Jakarta – Serangan sejumlah elit PDIP terhadap Gubernur Jawa Tengah Ganjar Pranowo mendapatkan tanggapan dari pengamat politik Universitas Al-Azhar Indonesia, Ujang Komarudin. Dia menilai serangan tersebut karena Ganjar dinilai tidak patuh dan melawan kebijakan partai terkait pencalonan presiden.

“Partai meminta tuk tak bicara soal capres dulu. Namun, Ganjar gas pol terus soal pencapresan,” kata Ujang kepada Tempo, Rabu, 1 Juni 2022.
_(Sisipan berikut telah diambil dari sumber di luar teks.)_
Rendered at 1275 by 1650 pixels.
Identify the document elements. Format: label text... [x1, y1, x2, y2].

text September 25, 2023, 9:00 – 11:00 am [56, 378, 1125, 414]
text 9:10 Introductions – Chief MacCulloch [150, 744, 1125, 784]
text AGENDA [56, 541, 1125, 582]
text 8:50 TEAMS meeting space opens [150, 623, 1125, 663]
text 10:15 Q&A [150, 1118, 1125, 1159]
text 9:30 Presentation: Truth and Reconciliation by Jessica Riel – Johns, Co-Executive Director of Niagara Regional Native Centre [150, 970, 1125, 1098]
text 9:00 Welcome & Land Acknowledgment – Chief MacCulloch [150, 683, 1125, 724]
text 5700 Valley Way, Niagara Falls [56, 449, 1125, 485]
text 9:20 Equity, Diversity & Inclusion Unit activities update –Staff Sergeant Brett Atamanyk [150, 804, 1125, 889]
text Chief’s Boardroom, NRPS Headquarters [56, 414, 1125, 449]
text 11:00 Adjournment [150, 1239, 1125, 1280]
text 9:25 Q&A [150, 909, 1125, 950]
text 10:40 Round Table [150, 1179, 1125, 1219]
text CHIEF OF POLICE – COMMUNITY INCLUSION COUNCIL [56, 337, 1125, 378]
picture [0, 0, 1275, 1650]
Ujang mengemukakan bahwa serangan itu semakin menjadi membuktikan adanya perpecahan di internal PDIP. Dia pun menilai PDIP akan mengalami kerugian jika tidak bisa mengendalikan dan menyelesaikan perpecahan tersebut.

“Ada kubu Puan dan kubu Ganjar. Perpecahan itu hal biasa di tubuh partai politik karena perbedaan kepentingan sesama kadernya,” ujarnya.
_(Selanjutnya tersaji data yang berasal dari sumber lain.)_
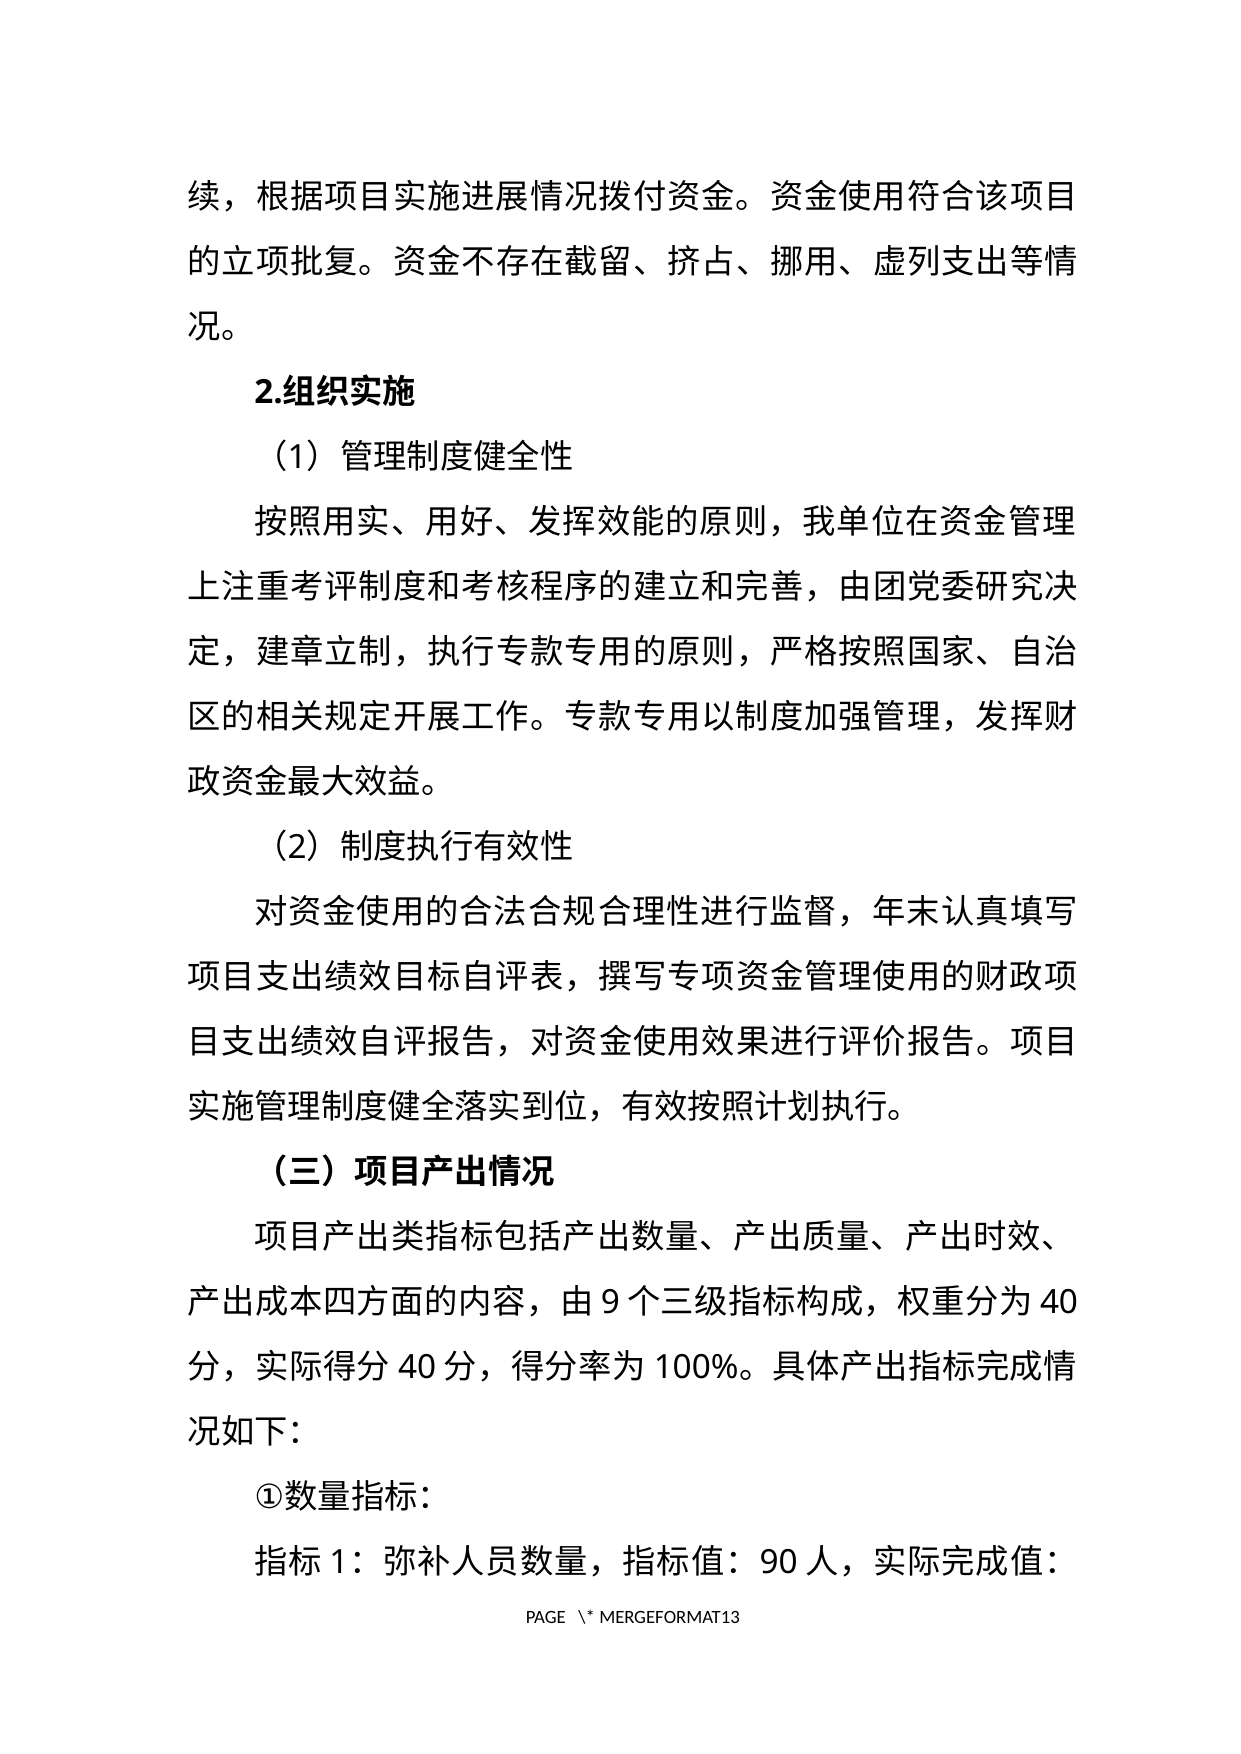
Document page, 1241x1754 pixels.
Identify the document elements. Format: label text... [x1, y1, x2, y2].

list 项目产出情况 [187, 1137, 1078, 1202]
text 项目产出类指标包括产出数量、产出质量、产出时效、产出成本四方面的内容，由9个三级指标构成，权重分为40分，实际得分40分，得分率为100%。具体产出指标完成情况如下： [187, 1202, 1078, 1462]
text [187, 1527, 1078, 1592]
text 2.组织实施 [187, 357, 1078, 422]
text ①数量指标： [187, 1462, 1078, 1527]
text （2）制度执行有效性 [187, 812, 1078, 877]
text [187, 162, 1078, 357]
text （1）管理制度健全性 [187, 422, 1078, 487]
text 按照用实、用好、发挥效能的原则，我单位在资金管理上注重考评制度和考核程序的建立和完善，由团党委研究决定，建章立制，执行专款专用的原则，严格按照国家、自治区的相关规定开展工作。专款专用以制度加强管理，发挥财政资金最大效益。 [187, 487, 1078, 812]
text 对资金使用的合法合规合理性进行监督，年末认真填写项目支出绩效目标自评表，撰写专项资金管理使用的财政项目支出绩效自评报告，对资金使用效果进行评价报告。项目实施管理制度健全落实到位，有效按照计划执行。 [187, 877, 1078, 1137]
Menurutnya, PDIP tidak mendukung Ganjar Pranowo untuk maju pada Pilpres. Sebab, skenario PDIP pada Pilpres 2024 adalah Puan Maharani. Ini dikarenakan, kata Ujang, Puan Maharani pemilik saham PDIP dan trah Soekarno.
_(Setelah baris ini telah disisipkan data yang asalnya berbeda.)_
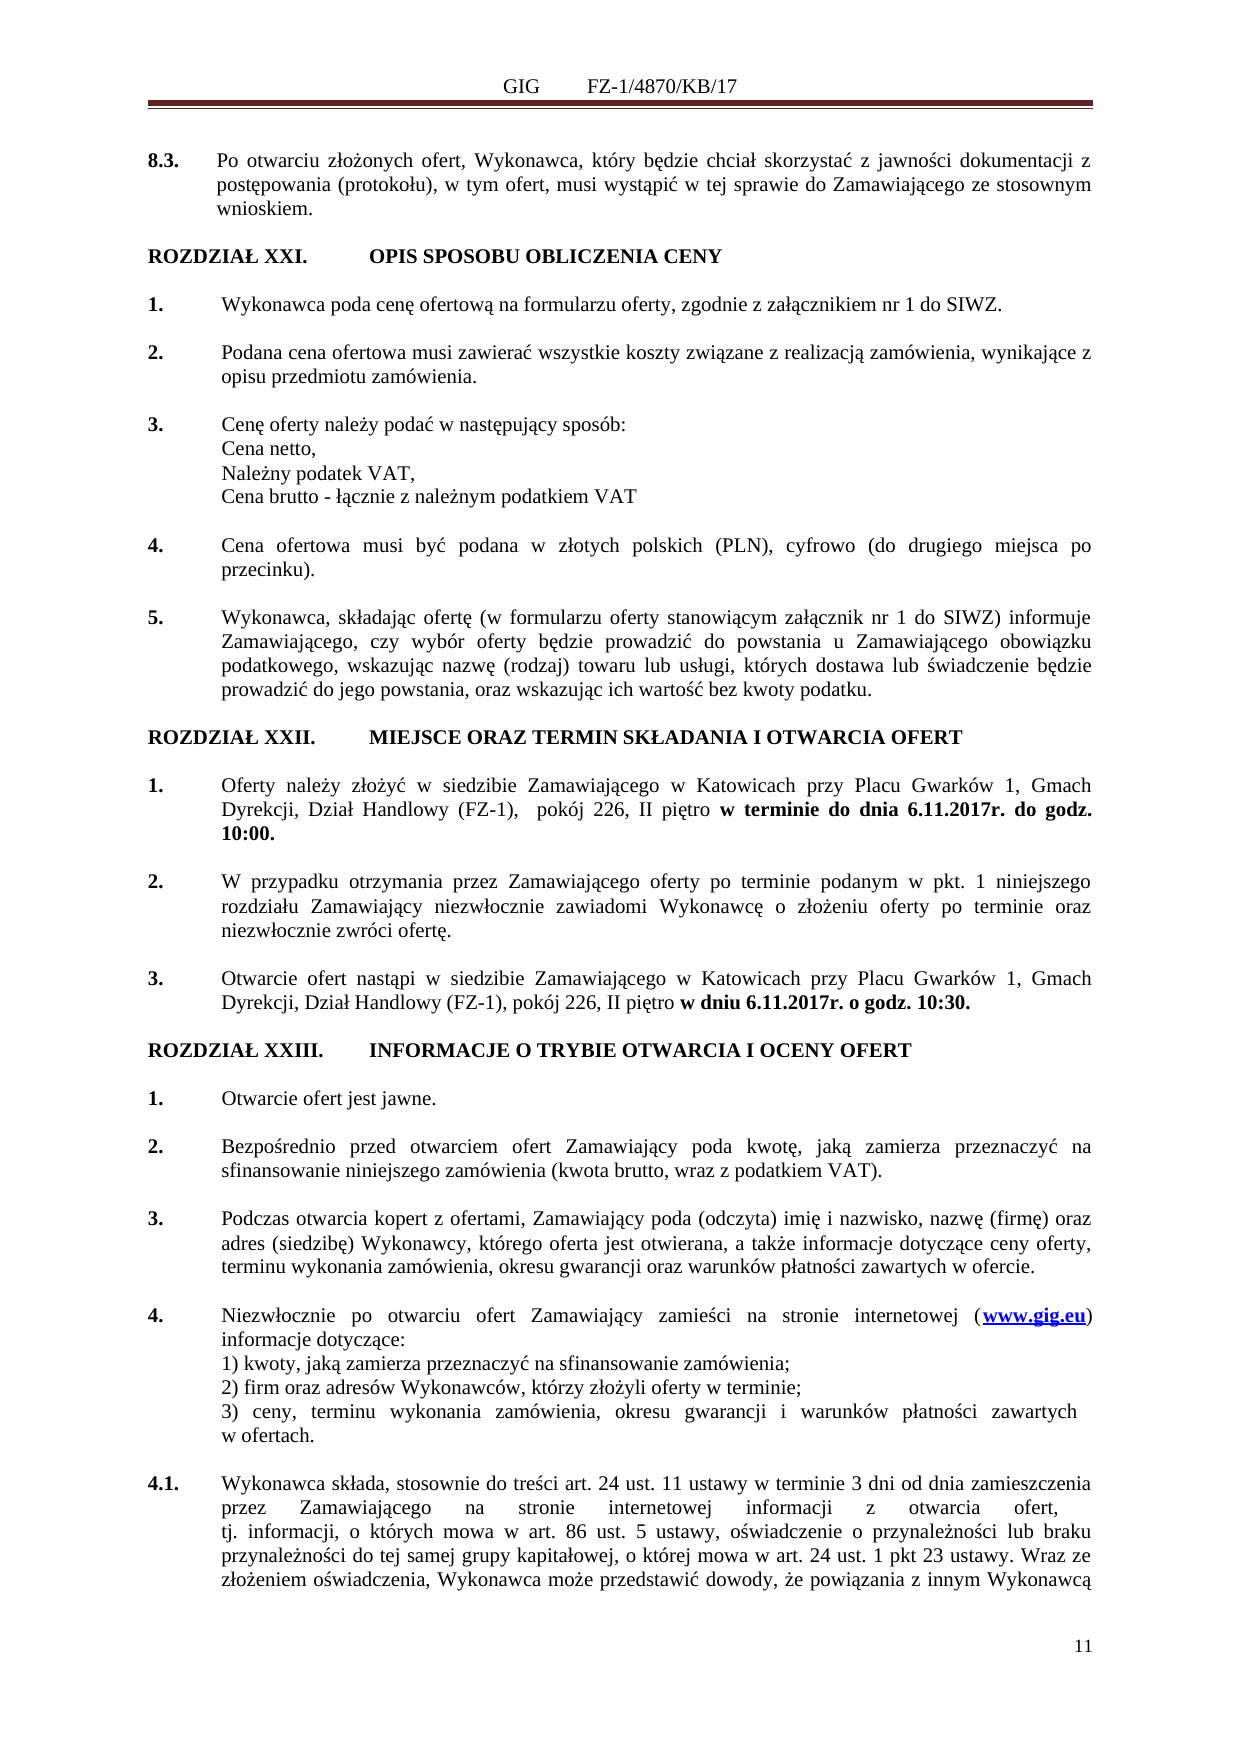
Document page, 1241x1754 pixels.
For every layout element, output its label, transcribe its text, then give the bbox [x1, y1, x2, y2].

“Indikasi itu terlihat dengan ketika Ganjar banyak tak diundang dalam acara-acara PDIP dan Ganjar bahkan cenderung merapat ke Jokowi,” katanya.

Sebelumnya, politikus PDIP Trimedya Panjaitan mempertanyakan kinerja Ganjar selama menjabat Gubernur Jateng. Ia sempat mengatakan selama delapan tahun mejadi Gubernur Jateng, Ganjar hanya aktif di media sosial.

Trimedya melihat langkah Ganjar untuk maju pada Pilpres 2024 sudah kelewat batas. Oleh karena itu, ia meminta Ganjar untuk menyelesaikan sejumlah masalah seperti kasus Wadas, Rob, dan kemiskinan di Jawa Tengah.

Sementara itu, Ketua Bappilu DPP PDIP Bambang Wuryanto atau yang akrab disapa Bambang Pacul menepis isu yang menyebutkan Jokowi mendukung Ganjar untuk maju pada Pilpres 2024. Sinyal dukungan itu dilontarkan Jokowi pada Rakernas Relawan Projo yang digelar di Magelang, Jawa Tengah beberapa waktu lalu.

Bambang Pacul hanya mengatakan akan segera ada pertemuan antara Jokowi dengan Ketua Umum PDIP Megawati Soekarnoputri. Selain itu, Bambang Pacul menegaskan pencalonan capres menunggu arahan Ketua Umum PDIP.

Sekjen PDIP Hasto Kristiyanto juga sempat menyatakan bahwa partainya tak akan bicara soal Pilpres 2024 hingga tahun depan. Pasalnya, menurut Hasto, Komisi Pemilihan Umum (KPU) baru akan membuka pendaftaran calon presiden pada akhir tahun depan. Namun, Hasto tak menutup kemungkinan partainya menduetkan Ganjar Pranowo dengan Puan Maharani pada Pilpres 2024.